== Your goal ==
Extract every line of text from all the records below, reproducing each line verbatim and leaving the pictures out of your answer.

(Stored data entries)
+ + + +
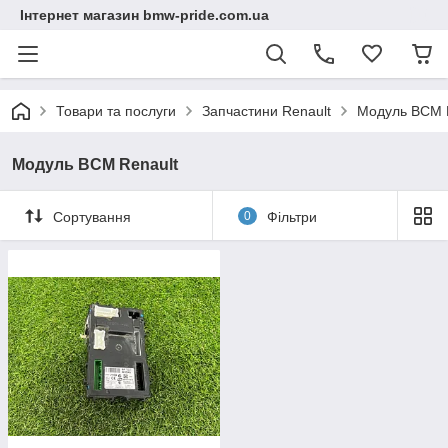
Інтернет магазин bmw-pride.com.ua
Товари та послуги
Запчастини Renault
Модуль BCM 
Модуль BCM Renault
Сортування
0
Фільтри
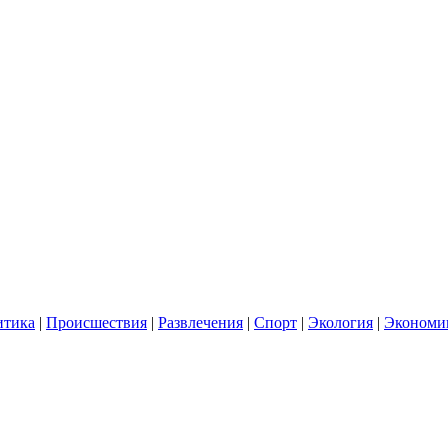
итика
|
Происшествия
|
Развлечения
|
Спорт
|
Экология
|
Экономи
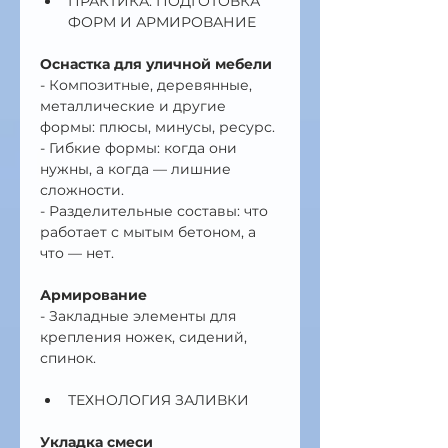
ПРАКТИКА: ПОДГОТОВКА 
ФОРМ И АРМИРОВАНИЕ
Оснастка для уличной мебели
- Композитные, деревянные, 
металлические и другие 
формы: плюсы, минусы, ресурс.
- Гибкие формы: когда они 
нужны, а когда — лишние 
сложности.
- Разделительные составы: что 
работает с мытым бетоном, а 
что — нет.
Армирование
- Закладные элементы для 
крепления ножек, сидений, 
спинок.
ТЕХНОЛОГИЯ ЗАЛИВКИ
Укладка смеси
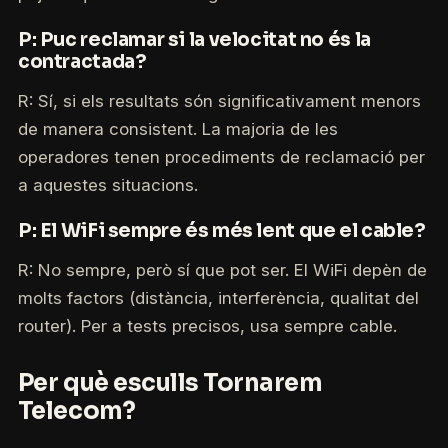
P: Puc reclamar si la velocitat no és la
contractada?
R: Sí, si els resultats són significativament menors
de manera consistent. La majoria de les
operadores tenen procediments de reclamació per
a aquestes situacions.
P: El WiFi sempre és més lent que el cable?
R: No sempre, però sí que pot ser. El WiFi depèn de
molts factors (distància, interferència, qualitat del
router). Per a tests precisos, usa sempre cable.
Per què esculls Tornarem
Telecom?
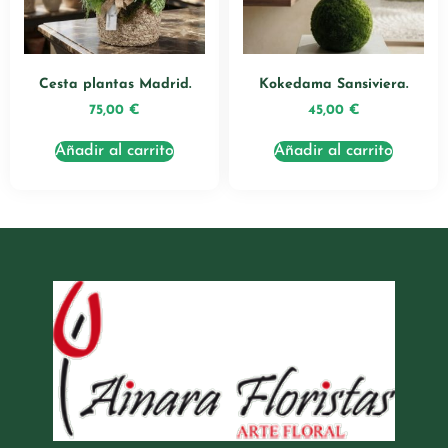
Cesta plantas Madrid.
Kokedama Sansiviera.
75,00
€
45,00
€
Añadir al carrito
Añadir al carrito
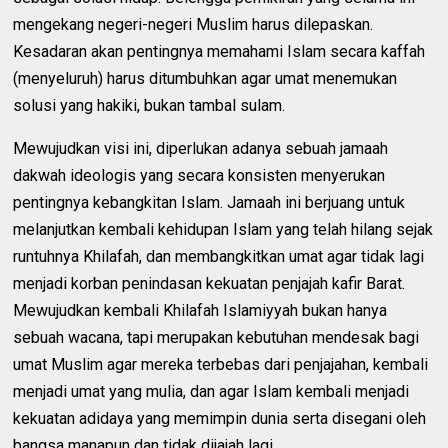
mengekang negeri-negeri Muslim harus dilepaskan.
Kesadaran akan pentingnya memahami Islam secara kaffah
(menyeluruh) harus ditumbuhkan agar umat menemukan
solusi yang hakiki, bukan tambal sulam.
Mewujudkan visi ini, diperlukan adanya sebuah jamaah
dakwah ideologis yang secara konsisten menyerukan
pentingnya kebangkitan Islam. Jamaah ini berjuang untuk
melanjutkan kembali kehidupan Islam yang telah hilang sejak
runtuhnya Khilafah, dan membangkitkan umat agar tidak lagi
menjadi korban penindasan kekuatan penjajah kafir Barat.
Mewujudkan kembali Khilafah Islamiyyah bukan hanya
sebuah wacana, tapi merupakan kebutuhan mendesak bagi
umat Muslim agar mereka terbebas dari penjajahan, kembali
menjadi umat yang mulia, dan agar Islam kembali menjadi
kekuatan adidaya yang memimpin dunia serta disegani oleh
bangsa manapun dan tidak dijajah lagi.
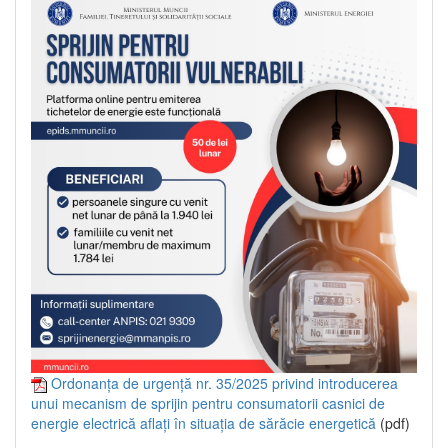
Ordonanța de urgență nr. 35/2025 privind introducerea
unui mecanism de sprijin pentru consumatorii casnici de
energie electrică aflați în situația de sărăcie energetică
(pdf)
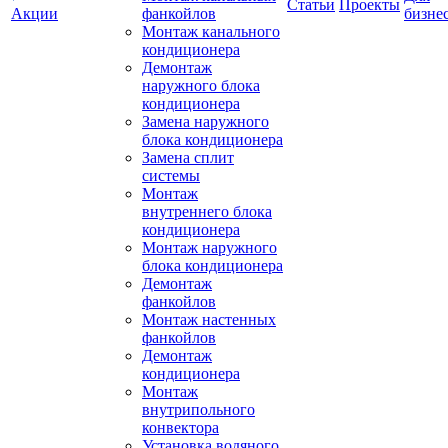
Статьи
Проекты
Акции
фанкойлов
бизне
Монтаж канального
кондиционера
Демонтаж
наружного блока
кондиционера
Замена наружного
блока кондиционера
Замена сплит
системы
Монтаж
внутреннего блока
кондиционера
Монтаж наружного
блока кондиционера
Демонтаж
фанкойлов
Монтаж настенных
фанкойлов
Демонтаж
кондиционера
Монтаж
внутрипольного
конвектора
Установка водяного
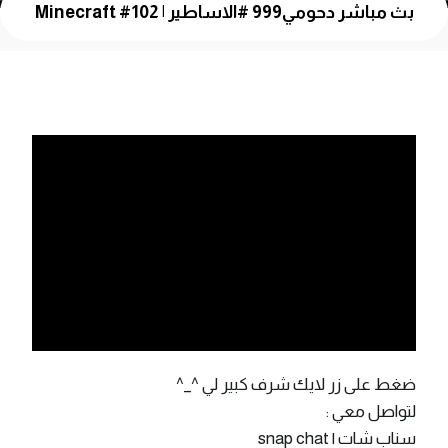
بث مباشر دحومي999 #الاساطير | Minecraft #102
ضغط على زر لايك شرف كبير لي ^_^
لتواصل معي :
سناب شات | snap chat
+ + + +
== Exercise answer ==
Інтернет магазин bmw-pride.com.ua
Товари та послуги
Запчастини Renault
Модуль BCM 
Модуль BCM Renault
Сортування
0
Фільтри
итика
|
Происшествия
|
Развлечения
|
Спорт
|
Экология
|
Экономи
ПРАКТИКА: ПОДГОТОВКА 
ФОРМ И АРМИРОВАНИЕ
Оснастка для уличной мебели
- Композитные, деревянные, 
металлические и другие 
формы: плюсы, минусы, ресурс.
- Гибкие формы: когда они 
нужны, а когда — лишние 
сложности.
- Разделительные составы: что 
работает с мытым бетоном, а 
что — нет.
Армирование
- Закладные элементы для 
крепления ножек, сидений, 
спинок.
ТЕХНОЛОГИЯ ЗАЛИВКИ
Укладка смеси
P: Puc reclamar si la velocitat no és la
contractada?
R: Sí, si els resultats són significativament menors
de manera consistent. La majoria de les
operadores tenen procediments de reclamació per
a aquestes situacions.
P: El WiFi sempre és més lent que el cable?
R: No sempre, però sí que pot ser. El WiFi depèn de
molts factors (distància, interferència, qualitat del
router). Per a tests precisos, usa sempre cable.
Per què esculls Tornarem
Telecom?
Cesta plantas Madrid.
Kokedama Sansiviera.
75,00
€
45,00
€
Añadir al carrito
Añadir al carrito
mengekang negeri-negeri Muslim harus dilepaskan.
Kesadaran akan pentingnya memahami Islam secara kaffah
(menyeluruh) harus ditumbuhkan agar umat menemukan
solusi yang hakiki, bukan tambal sulam.
Mewujudkan visi ini, diperlukan adanya sebuah jamaah
dakwah ideologis yang secara konsisten menyerukan
pentingnya kebangkitan Islam. Jamaah ini berjuang untuk
melanjutkan kembali kehidupan Islam yang telah hilang sejak
runtuhnya Khilafah, dan membangkitkan umat agar tidak lagi
menjadi korban penindasan kekuatan penjajah kafir Barat.
Mewujudkan kembali Khilafah Islamiyyah bukan hanya
sebuah wacana, tapi merupakan kebutuhan mendesak bagi
umat Muslim agar mereka terbebas dari penjajahan, kembali
menjadi umat yang mulia, dan agar Islam kembali menjadi
kekuatan adidaya yang memimpin dunia serta disegani oleh
bangsa manapun dan tidak dijajah lagi.
Ordonanța de urgență nr. 35/2025 privind introducerea
unui mecanism de sprijin pentru consumatorii casnici de
energie electrică aflați în situația de sărăcie energetică
(pdf)
Статьи
Проекты
Акции
фанкойлов
бизне
Монтаж канального
кондиционера
Демонтаж
наружного блока
кондиционера
Замена наружного
блока кондиционера
Замена сплит
системы
Монтаж
внутреннего блока
кондиционера
Монтаж наружного
блока кондиционера
Демонтаж
фанкойлов
Монтаж настенных
фанкойлов
Демонтаж
кондиционера
Монтаж
внутрипольного
конвектора
Установка водяного
بث مباشر دحومي999 #الاساطير | Minecraft #102
ضغط على زر لايك شرف كبير لي ^_^
لتواصل معي :
سناب شات | snap chat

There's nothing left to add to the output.